I

Everything was ready.

Friar Beltran’s forges, blazing night and day, had turned out thirty thousand horseshoes. His arsenal had produced bullets by the hundreds of thousands. Friar Beltran’s carriages for artillery, specially designed for mountain-passes, stood waiting. The guns themselves were to be carried on the backs of mules. Slings had been prepared to hoist the mules over dangerous places; also sleds of rawhide in which the guns might be hauled up inclines too steep for heavily laden mules to climb.

The women of Mendoza, led by Bernardo O’Higgins’s mother and sister who were exiles from Chile, had prepared a store of bandages and medicines, and had made uniforms for the soldiers.

All was ready—tents, provisions, herds of cattle, saddles, arms, clothes, water-bottles, cables and anchors for a portable bridge, muleteers and artisans. Nothing was overlooked by the vigilant San Martin.

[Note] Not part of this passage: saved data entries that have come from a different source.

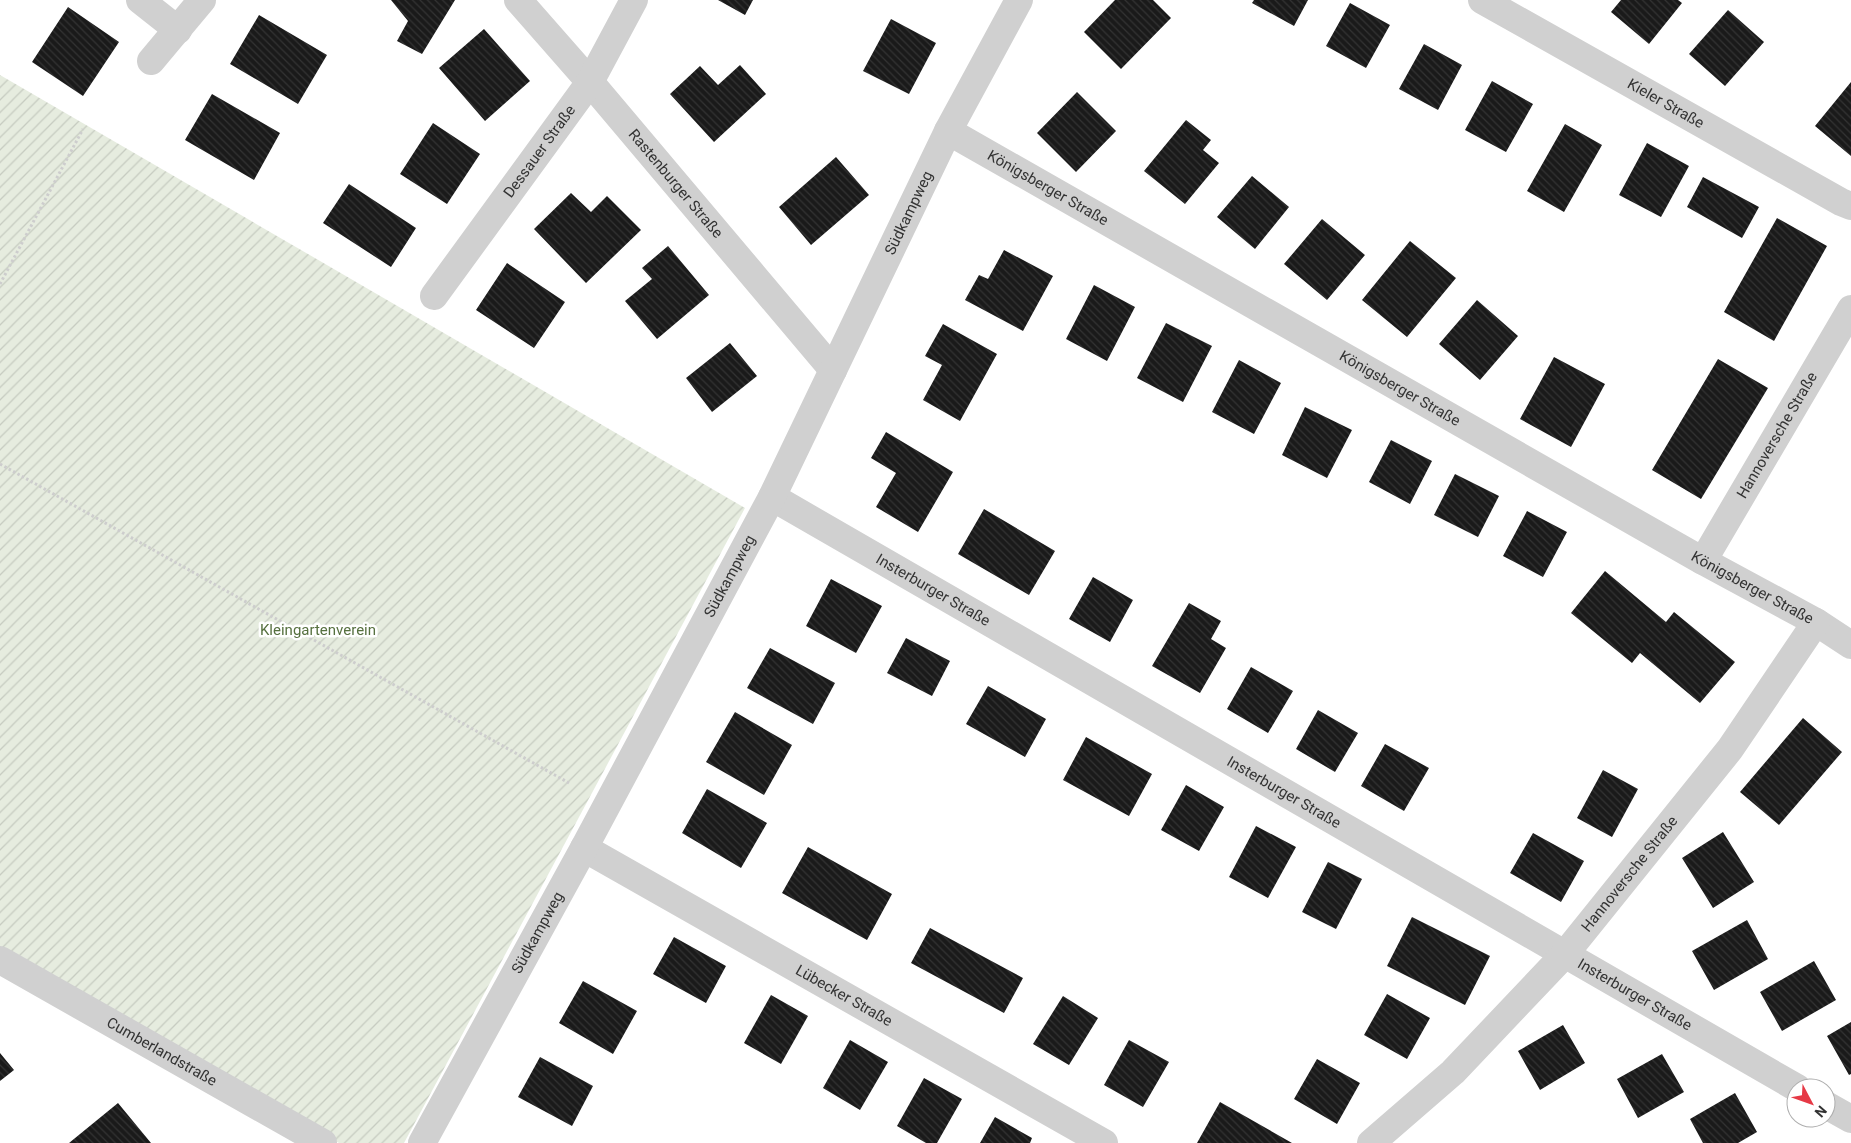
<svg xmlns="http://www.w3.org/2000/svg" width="1851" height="1143" font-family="Roboto,sans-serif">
	<defs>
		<pattern id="garden-furrows" width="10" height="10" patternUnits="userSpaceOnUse" patternTransform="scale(1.25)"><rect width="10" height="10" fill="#e6ecdf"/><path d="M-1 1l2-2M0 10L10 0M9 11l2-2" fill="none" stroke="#c6cbc0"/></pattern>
		<pattern id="building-back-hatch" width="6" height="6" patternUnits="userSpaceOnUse" patternTransform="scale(1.25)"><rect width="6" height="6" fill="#1a1a1a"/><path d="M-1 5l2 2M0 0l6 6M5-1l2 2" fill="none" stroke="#333"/></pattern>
	</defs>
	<rect width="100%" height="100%" fill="#fff"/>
	<path fill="url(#garden-furrows)" d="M 0,75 L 745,508 L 404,1143 L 339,1143 L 0,947 Z"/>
	<path fill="url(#building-back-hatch)" d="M 391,0 L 455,0 L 422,54 L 397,41 L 408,21 Z
		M 718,0 L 753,0 L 745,15 Z
		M 1115,0 L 1153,0 L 1171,18 L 1121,69 L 1084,32 Z
		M 1254,0 L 1308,0 L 1294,26 L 1252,3 Z
		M 1621,0 L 1678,0 L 1682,3 L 1649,44 L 1611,12 Z
		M 1350,3 L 1390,25 L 1366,68 L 1326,46 Z
		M 68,7 L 119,42 L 83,96 L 32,62 Z
		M 1728,10 L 1764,42 L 1725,86 L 1689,54 Z
		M 259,15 L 327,55 L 298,104 L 230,64 Z
		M 891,19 L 936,43 L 909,94 L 863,71 Z
		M 484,29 L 530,81 L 485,121 L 439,68 Z
		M 1424,44 L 1462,65 L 1438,110 L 1399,89 Z
		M 740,65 L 766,94 L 714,142 L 670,94 L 700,66 L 718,85 Z
		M 1492,81 L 1533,104 L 1506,152 L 1465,130 Z
		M 1851,82 L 1851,156 L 1815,126 Z
		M 1077,92 L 1116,131 L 1076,172 L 1037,133 Z
		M 212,94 L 280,133 L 254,180 L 185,140 Z
		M 1186,120 L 1211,140 L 1203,150 L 1219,163 L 1185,204 L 1144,171 Z
		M 433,123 L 480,154 L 447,204 L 400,174 Z
		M 1565,124 L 1602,145 L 1564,212 L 1527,191 Z
		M 1647,143 L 1689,166 L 1661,217 L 1619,195 Z
		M 836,157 L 869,195 L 811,245 L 779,207 Z
		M 1252,176 L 1289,207 L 1255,249 L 1217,217 Z
		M 1703,177 L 1759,207 L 1742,238 L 1687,207 Z
		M 349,184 L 416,228 L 391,267 L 323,223 Z
		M 571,193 L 591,212 L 607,196 L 641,230 L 586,283 L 534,229 Z
		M 1777,218 L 1827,246 L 1774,341 L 1724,312 Z
		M 1322,219 L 1365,255 L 1327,300 L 1284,264 Z
		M 1410,241 L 1456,278 L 1407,337 L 1362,300 Z
		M 668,246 L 709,295 L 657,339 L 625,301 L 652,279 L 642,268 Z
		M 1004,250 L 1053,276 L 1023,331 L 965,300 L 979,275 L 988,279 Z
		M 507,263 L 565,302 L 534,348 L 476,310 Z
		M 1094,285 L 1135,307 L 1107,361 L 1066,339 Z
		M 1477,300 L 1518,336 L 1480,380 L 1439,344 Z
		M 1166,323 L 1212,346 L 1183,402 L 1137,378 Z
		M 943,324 L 997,354 L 960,421 L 923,400 L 942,365 L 925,356 Z
		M 730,343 L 757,376 L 712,412 L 686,378 Z
		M 1554,357 L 1605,384 L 1571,447 L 1520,419 Z
		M 1718,359 L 1768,388 L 1701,499 L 1652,470 Z
		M 1239,360 L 1281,383 L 1254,434 L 1212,412 Z
		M 1305,407 L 1352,430 L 1327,478 L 1282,455 Z
		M 886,432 L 953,472 L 918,532 L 876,507 L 896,473 L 871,458 Z
		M 1391,440 L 1432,461 L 1410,504 L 1369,482 Z
		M 1455,474 L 1499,496 L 1478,537 L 1434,515 Z
		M 984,509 L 1055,551 L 1029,595 L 958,554 Z
		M 1527,511 L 1567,532 L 1543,577 L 1503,556 Z
		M 1605,571 L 1666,622 L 1674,612 L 1735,662 L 1700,703 L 1640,653 L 1632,663 L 1571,613 Z
		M 1093,577 L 1133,600 L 1110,642 L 1069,619 Z
		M 831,579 L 882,606 L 856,653 L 806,626 Z
		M 1189,603 L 1221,621 L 1211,639 L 1226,648 L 1200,693 L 1152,666 Z
		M 906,638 L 950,661 L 932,696 L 887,673 Z
		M 770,648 L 835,683 L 813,724 L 747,688 Z
		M 1251,667 L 1293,691 L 1268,733 L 1227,709 Z
		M 988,686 L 1046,719 L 1025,757 L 966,724 Z
		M 1318,710 L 1358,733 L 1335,772 L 1296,749 Z
		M 735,712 L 792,745 L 764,795 L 706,762 Z
		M 1803,718 L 1842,752 L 1779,825 L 1740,792 Z
		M 1086,737 L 1152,774 L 1129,816 L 1063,780 Z
		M 1385,744 L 1429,768 L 1404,811 L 1361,786 Z
		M 1603,770 L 1638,789 L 1612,837 L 1577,818 Z
		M 1186,785 L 1224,807 L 1199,851 L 1161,830 Z
		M 707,789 L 767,823 L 741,868 L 682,833 Z
		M 1256,826 L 1296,847 L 1268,898 L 1229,877 Z
		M 1723,832 L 1754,882 L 1713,908 L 1682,858 Z
		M 1533,833 L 1584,861 L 1561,902 L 1510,873 Z
		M 808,847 L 892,894 L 867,940 L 782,893 Z
		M 1328,862 L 1362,879 L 1336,929 L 1302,912 Z
		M 1412,917 L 1490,956 L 1465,1005 L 1387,966 Z
		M 1747,920 L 1768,959 L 1714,990 L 1692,951 Z
		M 930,928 L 1023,978 L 1004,1013 L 911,963 Z
		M 674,937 L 726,966 L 706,1003 L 653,974 Z
		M 1814,961 L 1836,1000 L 1782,1031 L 1760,992 Z
		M 583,981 L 637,1011 L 613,1054 L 559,1023 Z
		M 1387,994 L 1430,1018 L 1407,1059 L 1364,1035 Z
		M 771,995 L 808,1016 L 781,1064 L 744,1043 Z
		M 1063,996 L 1098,1018 L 1069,1065 L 1033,1044 Z
		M 1851,1022 L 1851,1074 L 1849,1075 L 1827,1036 Z
		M 1563,1025 L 1585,1063 L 1540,1090 L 1518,1051 Z
		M 850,1040 L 888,1062 L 860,1110 L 823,1088 Z
		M 1129,1040 L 1169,1062 L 1143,1107 L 1104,1085 Z
		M 0,1053 L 14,1070 L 0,1081 Z
		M 1662,1054 L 1684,1092 L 1638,1118 L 1617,1079 Z
		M 540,1057 L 593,1086 L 572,1126 L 518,1097 Z
		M 1317,1059 L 1360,1083 L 1337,1124 L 1294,1099 Z
		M 924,1078 L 962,1099 L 937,1143 L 926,1143 L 897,1126 Z
		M 1735,1093 L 1757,1132 L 1738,1143 L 1703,1143 L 1690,1119 Z
		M 1220,1102 L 1292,1143 L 1197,1143 Z
		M 118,1103 L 151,1143 L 69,1143 Z
		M 995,1117 L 1032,1138 L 1030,1143 L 980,1143 Z"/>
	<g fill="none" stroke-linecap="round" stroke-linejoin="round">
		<path stroke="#cdcdcd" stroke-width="3" stroke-dasharray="2.5 2.5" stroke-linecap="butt" d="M 0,284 L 83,129
			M 0,464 L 569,783"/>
		<g stroke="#d0d0d0" stroke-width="28">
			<path d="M 140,0 L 178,30"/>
			<path id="s1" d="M 518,0 L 590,82 L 833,370"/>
			<path id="s2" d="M 1482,0 L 1841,202 L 1851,206"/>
			<path d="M 151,61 L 202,0"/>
			<path id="s3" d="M 948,131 L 1703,561 L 1816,622 L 1851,645"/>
			<path id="s4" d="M 434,296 L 590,82 L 634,0"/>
			<path id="s5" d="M 772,497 L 1797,1088"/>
			<path id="s6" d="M 1703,561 L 1851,309"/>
			<path id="s7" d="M 584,848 L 1104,1143"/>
			<path id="s8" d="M 0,960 L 323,1143"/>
			<path d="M 1826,1105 L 1851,1119"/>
			<path id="s9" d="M 422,1143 L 584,848 L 772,497 L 948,131 L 1019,0"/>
			<path id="s10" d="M 1371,1143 L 1453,1072 L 1565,954 L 1730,749 L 1816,622"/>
		</g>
	</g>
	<g text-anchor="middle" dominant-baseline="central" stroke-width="5" stroke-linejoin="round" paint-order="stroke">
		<g font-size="15" fill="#333" stroke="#fff">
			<text stroke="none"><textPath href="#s2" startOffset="211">Kieler Straße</textPath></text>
			<text stroke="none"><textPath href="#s4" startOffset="179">Dessauer Straße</textPath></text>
			<text stroke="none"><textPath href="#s1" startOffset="242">Rastenburger Straße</textPath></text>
			<text stroke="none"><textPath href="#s3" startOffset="115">Königsberger Straße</textPath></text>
			<text stroke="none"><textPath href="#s9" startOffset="1050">Südkampweg</textPath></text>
			<text stroke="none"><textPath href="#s3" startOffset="520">Königsberger Straße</textPath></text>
			<text stroke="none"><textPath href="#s6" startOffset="146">Hannoversche Straße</textPath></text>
			<text stroke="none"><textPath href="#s9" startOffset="645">Südkampweg</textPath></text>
			<text stroke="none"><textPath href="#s3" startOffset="925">Königsberger Straße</textPath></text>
			<text stroke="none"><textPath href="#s5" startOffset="186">Insterburger Straße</textPath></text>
			<text stroke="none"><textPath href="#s5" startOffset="591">Insterburger Straße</textPath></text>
			<text stroke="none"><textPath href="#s10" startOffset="374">Hannoversche Straße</textPath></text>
			<text stroke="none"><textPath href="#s9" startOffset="240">Südkampweg</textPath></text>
			<text stroke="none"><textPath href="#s7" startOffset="299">Lübecker Straße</textPath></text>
			<text stroke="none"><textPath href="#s5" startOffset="996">Insterburger Straße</textPath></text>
			<text stroke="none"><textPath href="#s8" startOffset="186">Cumberlandstraße</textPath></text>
		</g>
		<g font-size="15" fill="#56703f" stroke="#fff">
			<text x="318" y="630">Kleingartenverein</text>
		</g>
	</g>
	<g transform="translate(1811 1103) rotate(131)"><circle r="24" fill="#ffffff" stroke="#adadad"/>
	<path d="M0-4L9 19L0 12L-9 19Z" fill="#e63946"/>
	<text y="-8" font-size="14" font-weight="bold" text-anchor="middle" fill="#333333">N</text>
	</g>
</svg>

Silent and reserved, he inspected everything. For he knew too well that the mountains over which he was about to lead his Army, were more lofty and dangerous than the famous Alps. He planned to send the Army through two passes, the highest of which was nearly 13,000 feet above sea-level. The troops would be long on the way, he knew, and the dangers would be terrific.

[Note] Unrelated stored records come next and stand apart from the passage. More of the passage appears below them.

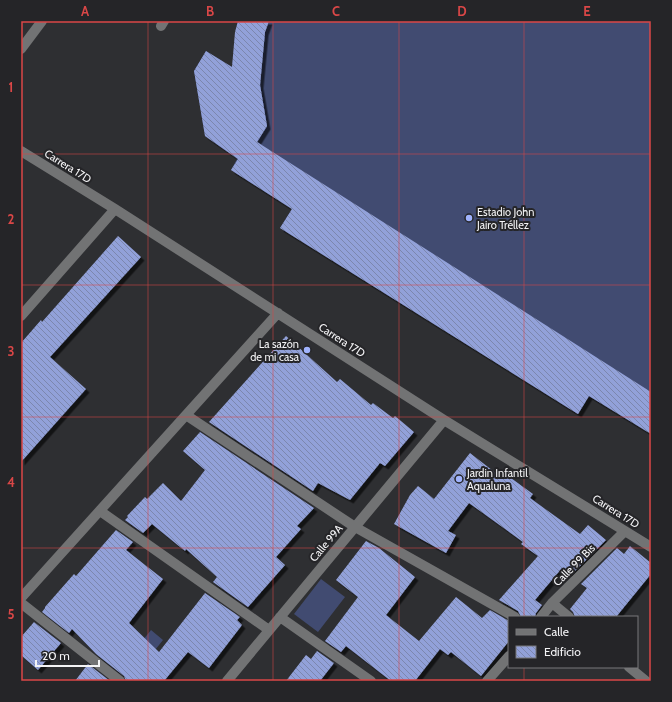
<svg xmlns="http://www.w3.org/2000/svg" width="672" height="702" font-family="Cabin,sans-serif">
  <style>
    .grass { fill: #414b71 }
    .building { fill: url(#building-back-hatch); filter: url(#shadow) }
    .lines { fill: none; stroke-linecap: round; stroke-linejoin: round }
    .minor { stroke: #727374; stroke-width: 10 }
    .grid { fill: none; stroke: #da4747; stroke-width: 1; stroke-opacity: 0.55 }
    .poi-dot { fill: #a0b3fd; stroke: #252528; stroke-width: 1.5 }
    .labels { text-anchor: middle; dominant-baseline: central; stroke-width: 4; stroke-linejoin: round; paint-order: stroke }
    .street-label { font-size: 11px; fill: #f4f4f6; stroke: #252528 }
    .poi-label { font-size: 11px; fill: #f4f4f6; stroke: #252528; text-anchor: start }
    .neatline { fill: none; stroke: #da4747; stroke-width: 1.5 }
    .grid-label { font-size: 13px; text-anchor: middle; font-weight: bold; fill: #da4747 }
  </style>
  <defs>
    <pattern id="building-back-hatch" width="6" height="6" patternUnits="userSpaceOnUse"><rect width="6" height="6" fill="#92a1d9"/><path d="M-1 5l2 2M0 0l6 6M5-1l2 2" fill="none" stroke="#7c87ae"/></pattern>
    <filter id="shadow"><feDropShadow dx="3.5" dy="3.5" stdDeviation="0" flood-color="#0009"/></filter>
  </defs>
  <rect width="100%" height="100%" fill="#2e2f32"/>
  <!-- grass -->
  <path class="grass" d="M238 21H651V431L589 396 578 414 280 228 292 209 231 170 237 159 205 136 194 71 206 51 232 67Z
    M321 579 345 597 318 632 294 614Z
    M151 630 163 640 132 679 120 669Z"/>
  <!-- building -->
  <path class="building" d="M238 21H269L265 32 260 85 267 126 257 142 651 392V434L589 396 578 414 280 228 292 209 231 170 238 159 205 136 194 71 206 51 232 67 235 32Z
    M118 236 141 257 50 357 86 389 21 462V343L41 320 42 322Z
    M286 336 337 382 340 379 371 405 373 403 393 418 395 416 414 432 385 466 380 463 350 500 318 483 313 491 209 422Z
    M200 432 314 508 297 526 301 529 276 557 285 565 248 607 213 582 217 577 186 549 185 551 152 524 143 533 125 520 128 517 127 516 145 497 147 499 163 483 181 501 205 470 183 451Z
    M470 453 497 474 500 470 533 494 530 498 580 534 588 525 606 540 571 575 562 568 535 600 542 605 536 613 535 617H521L518 611 499 600 538 556 521 544 523 542 469 503 448 531 456 535 446 553 394 524 410 495 418 486 434 499Z
    M116 530 133 542 126 550 163 579 129 623 159 652 205 593 240 617 237 620 242 625 209 668 188 652 164 681H126L124 676 96 654 72 629 69 633 42 612 45 608V607L74 574 76 576Z
    M366 541 379 548 415 577 386 615 419 641 456 597 482 618 490 610 509 621V641L481 676 451 652 448 655 440 649 415 681H391L346 646 341 652 325 641 358 597 336 580Z
    M630 546 651 563V574L616 617H575L573 612 570 609 587 588 581 584 617 548 624 554Z
    M34 622 61 643 38 670 21 655V637Z
    M317 651 334 663 320 681H286L306 655 311 659Z
    M88 664 110 681H75Z"/>
  <g class="lines">
    <!-- minor -->
    <path class="minor" d="M161 26 164 21
      M21 49 42 21
      M21 151 115 209 444 420 651 547
      M21 316 115 209
      M186 415 355 527 515 617
      M100 511 269 630
      M21 598 278 313
      M21 603 120 681
      M552 603 569 617
      M280 617 371 681
      M541 617 552 603 625 531
      M629 667 646 681
      M227 681 444 420
      M487 681 509 656"/>
  </g>
  <!-- grid -->
  <path class="grid" d="M148 21V681M273 21V681M399 21V681M524 21V617M21 154H651M21 285H651M21 417H651M21 548H651M524 667V681"/>
  <!-- markers -->
  <g class="poi-dot">
    <circle cx="469" cy="218" r="4"/>
    <circle cx="307" cy="350" r="4"/>
    <circle cx="459" cy="479" r="4"/>
  </g>
  <g class="labels">
    <!-- street labels -->
    <g class="street-label">
      <text transform="translate(68 166) rotate(32)">Carrera 17D</text>
      <text transform="translate(342 340) rotate(33)">Carrera 17D</text>
      <text transform="translate(616 511) rotate(32)">Carrera 17D</text>
      <text transform="translate(326 543) rotate(-50)">Calle 99A</text>
      <text transform="translate(574 565) rotate(-45)">Calle 99 Bis</text>
    </g>
    <!-- poi labels -->
    <g class="poi-label">
      <text x="477" y="212">Estadio John<tspan x="477" dy="13">Jairo Tréllez</tspan></text>
      <text x="299" y="344" text-anchor="end">La sazón<tspan x="299" dy="13">de mi casa</tspan></text>
      <text x="467" y="473">Jardin Infantil<tspan x="467" dy="13">Aqualuna</tspan></text>
    </g>
  </g>
  <!-- border -->
  <rect width="672" height="702" fill="none" stroke="#252528" stroke-width="44"/>
  <!-- legend -->
  <rect x="508" y="616" width="130" height="52" fill="#252528" stroke="#78787a"/>
  <rect x="516" y="629" width="20" height="6" fill="#727374" stroke="#78787a"/>
  <text x="544" y="636" font-size="12" fill="#f4f4f6">Calle</text>
  <rect x="516" y="646" width="20" height="12" fill="url(#building-back-hatch)" stroke="#78787a"/>
  <text x="544" y="656" font-size="12" fill="#f4f4f6">Edificio</text>
  <!-- scale -->
  <path d="M36 660v6h63v-6" fill="none" stroke="#f4f4f6" stroke-width="2"/>
  <text x="42" y="660" font-size="12" fill="#f4f4f6" stroke="#252528" stroke-width="3" paint-order="stroke">20 m</text>
  <rect x="22" y="22" width="628" height="658" class="neatline"/>
  <g class="grid-label">
    <text x="85" y="16">A</text>
    <text x="210" y="16">B</text>
    <text x="336" y="16">C</text>
    <text x="462" y="16">D</text>
    <text x="587" y="16">E</text>
    <text x="11" y="92">1</text>
    <text x="11" y="224">2</text>
    <text x="11" y="356">3</text>
    <text x="11" y="487">4</text>
    <text x="11" y="619">5</text>
  </g>
</svg>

In January 1817—January is summertime in Argentina—the good folk of Mendoza gathered to say farewell to the Army that they had helped to mobilize, and to which so many of their own men belonged, some of whom they should never see again.

The Army broke up its cantonments, and began its march in three divisions, carrying the new flag of the Republic. The women of Mendoza had made it. It was white and sky-blue, like San Martin’s first uniform when he was a boy soldier, while on it was emblazoned the face of the Rising Sun.

So with provisions for many days, with armament, munitions, baggage, and great herds of cattle for food, the Army followed the trails that led through the barren foothills toward the high Andes.

The lofty central ranges of the gloomy mountains frowned down upon the soldiers, while the dark passes seemed yawning pitilessly to devour them. But nothing daunted, they courageously continued to climb the foothills toward the mountains.